高山凛。瑞月にとって姉のような存在のいとこ。

瑞月がそうしてほしいというなら、ひとまず仲良くしようじゃないかと思い直し、俺はその名前を頭にインプットした。

入学式当日になり、昇降口に張り出されていたクラス発表の名簿にその名前を探す。俺の名前は二組に、彼女の名前は四組にあった。

入学式が始まった。

式は順調に進み、各クラスの担任が生徒の名前を呼んでいく。その都度返事をして立ち上がり、最後に全員で一礼をする。

そんな流れで二組だった俺たちの番が終わってからは、「高山凛」という名前が呼ばれるその時を、俺は耳を澄ませてじっと待っていた。

「高山凛」

ついにその名前が呼ばれた。

少し低めの声が答えた。

俺ははっとしてその方向にちらと目をやり、途端に目を見張った。まさかと思った。お菓子作りだのアクセサリー作りだの、そんな話ばかり聞いていたから、俺はずっと勝手に女だと思い込んでいた。

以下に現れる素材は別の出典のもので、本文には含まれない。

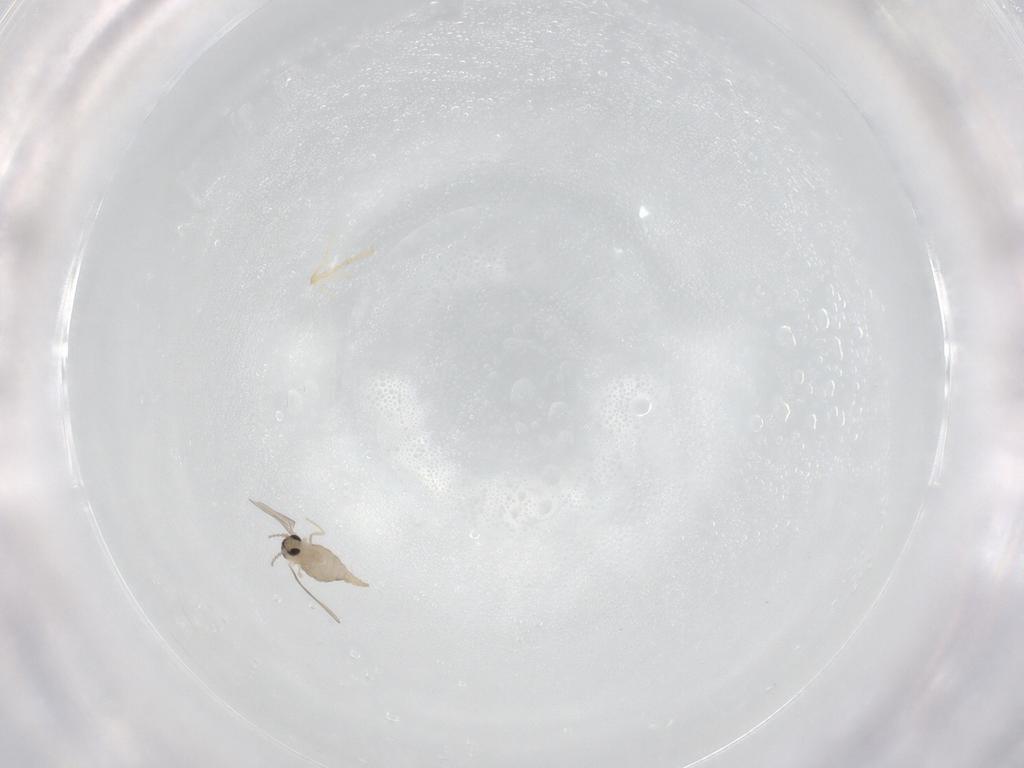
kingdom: Animalia
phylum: Arthropoda
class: Insecta
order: Diptera
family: Cecidomyiidae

しかし周りより少し背が高いその人物は、学ランを身に着けていたのだ。

男だったなんて……。

心臓が急にドキドキし始めて、俺は落ち着かなくなった。嫉妬という感情を恐らくはこの時初めて知り、それを持て余した。これまでも瑞月のことは愛おしく思ってはいたが、明らかにこれは恋だと自覚した瞬間でもあった。

高山凛はライバルになった。瑞月が慕っている相手だと思うと、敵意という黒い感情が渦巻くのを止めることができなかった。